Les forêts tempérées du monde sont modifiées par l'homme depuis des temps plus reculés et à un rythme beaucoup plus intensif que les forêts boréales. Seules de petites poches de forêts naturelles originales demeurent intactes, la plupart étant inaccessibles comme sources de fibre industrielle pour des raisons politiques, physiques ou économiques. Les taux de croissance du bois sont généralement supérieurs à ceux des forêts boréales, la proportion de non-résineux est plus élevée, la dynamique des percées naturelles est plus répandue (en opposition aux perturbations de grande envergure) et une plus grande part de terres boisées appartient à des propriétaires privés.

La biodiversité est beaucoup plus atteinte dans les forêts tempérées que dans les forêts boréales, et du fait des fortes densités de population, il n'existe que de faibles possibilités de créer de vastes aires protégées réunissant des assemblages de biotes naturels.

Généralement parlant, les forêts tempérées de la planète sont loin d'être naturel les.
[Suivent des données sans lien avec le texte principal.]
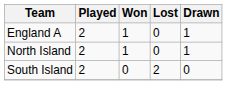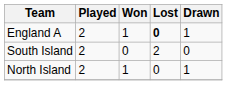England A | Lost: normal -> bold
rows swapped: North Island <-> South Island
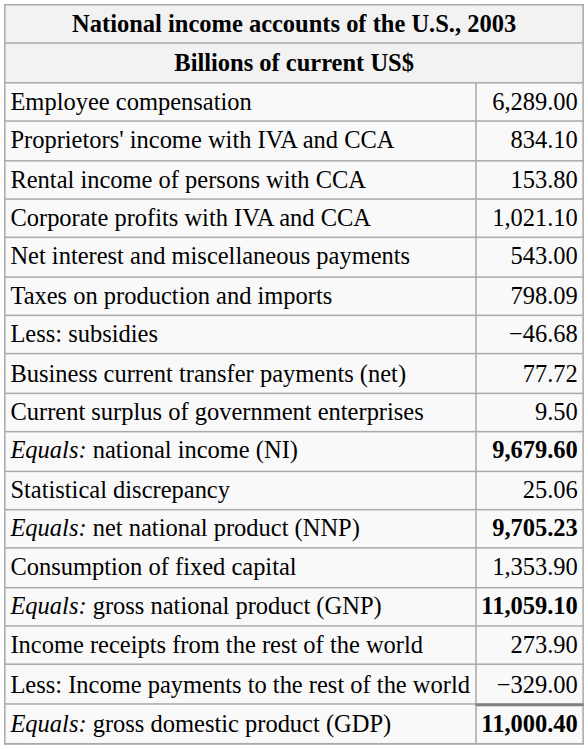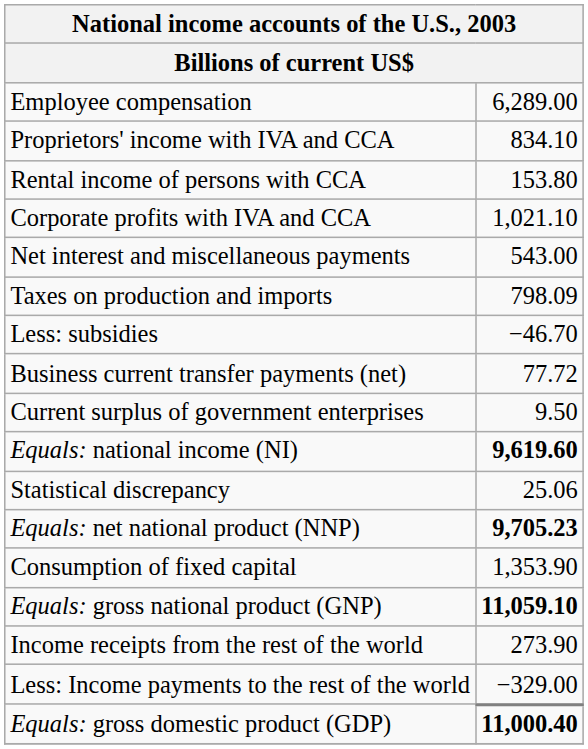Less: subsidies | column 2: −46.68 -> −46.70
Equals: national income (NI) | column 2: 9,679.60 -> 9,619.60
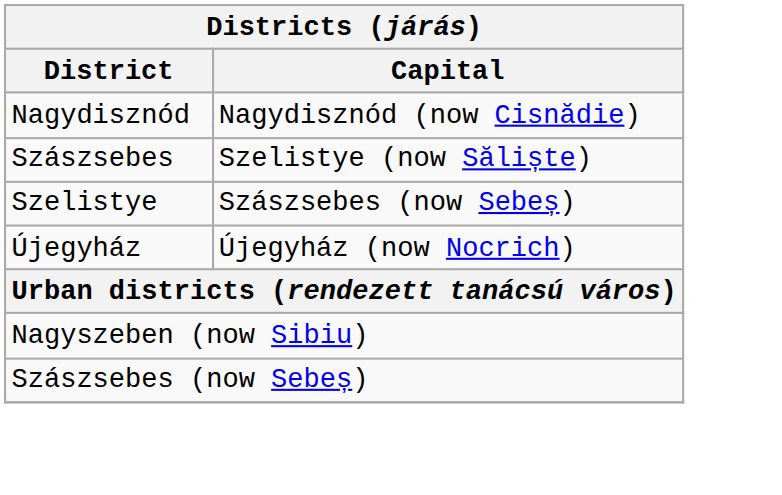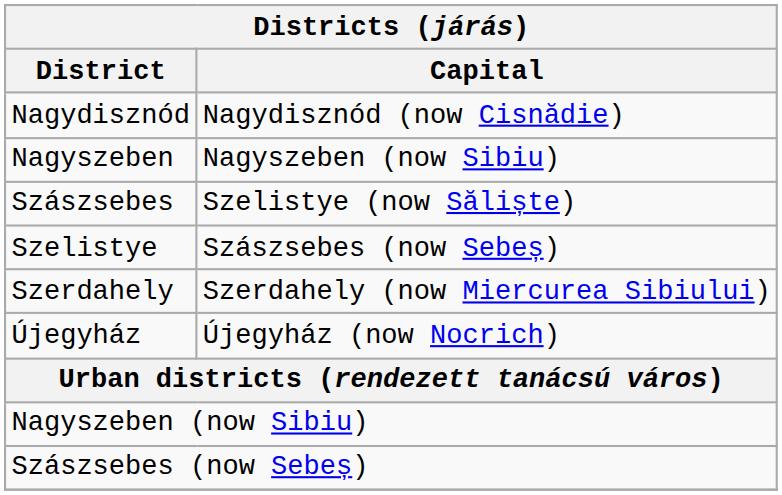+ row: Nagyszeben | Nagyszeben (now Sibiu)
+ row: Szerdahely | Szerdahely (now Miercurea Sibiului)
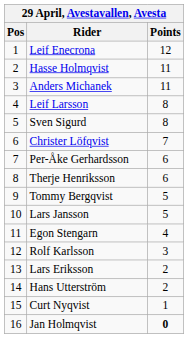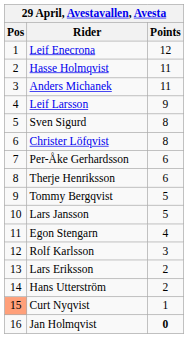Leif Larsson | Points: 8 -> 9
Christer Löfqvist | Points: 7 -> 8
Curt Nyqvist | Pos: no background -> lightsalmon background
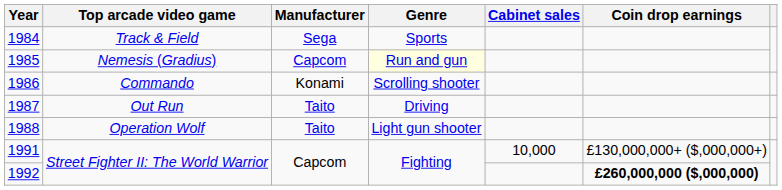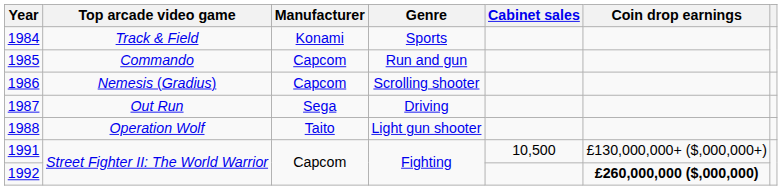1984 | Manufacturer: Sega -> Konami
1985 | Top arcade video game: Nemesis (Gradius) -> Commando
1985 | Genre: lightyellow background -> no background
1986 | Top arcade video game: Commando -> Nemesis (Gradius)
1986 | Manufacturer: Konami -> Capcom
1987 | Manufacturer: Taito -> Sega
1991 | Cabinet sales: 10,000 -> 10,500
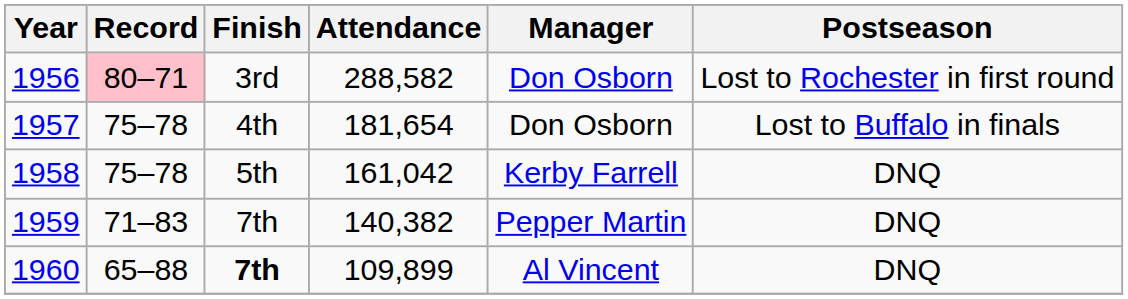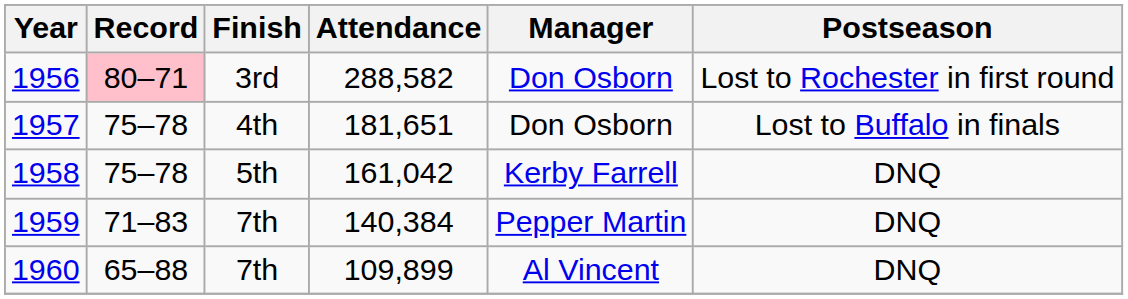1957 | Attendance: 181,654 -> 181,651
1959 | Attendance: 140,382 -> 140,384
1960 | Finish: bold -> normal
Si l'on applique un aménagement «naturel», on peut maintenir la production de fibres à un niveau élevé et/ou la redresser si elle se trouve dans une situation critique, mais cela doit se faire en ayant conscience que les critères de biodiversité seraient plus ou moins arbitraires. L'aménagement par zonage ne semble pas applicable, du moins au niveau régional.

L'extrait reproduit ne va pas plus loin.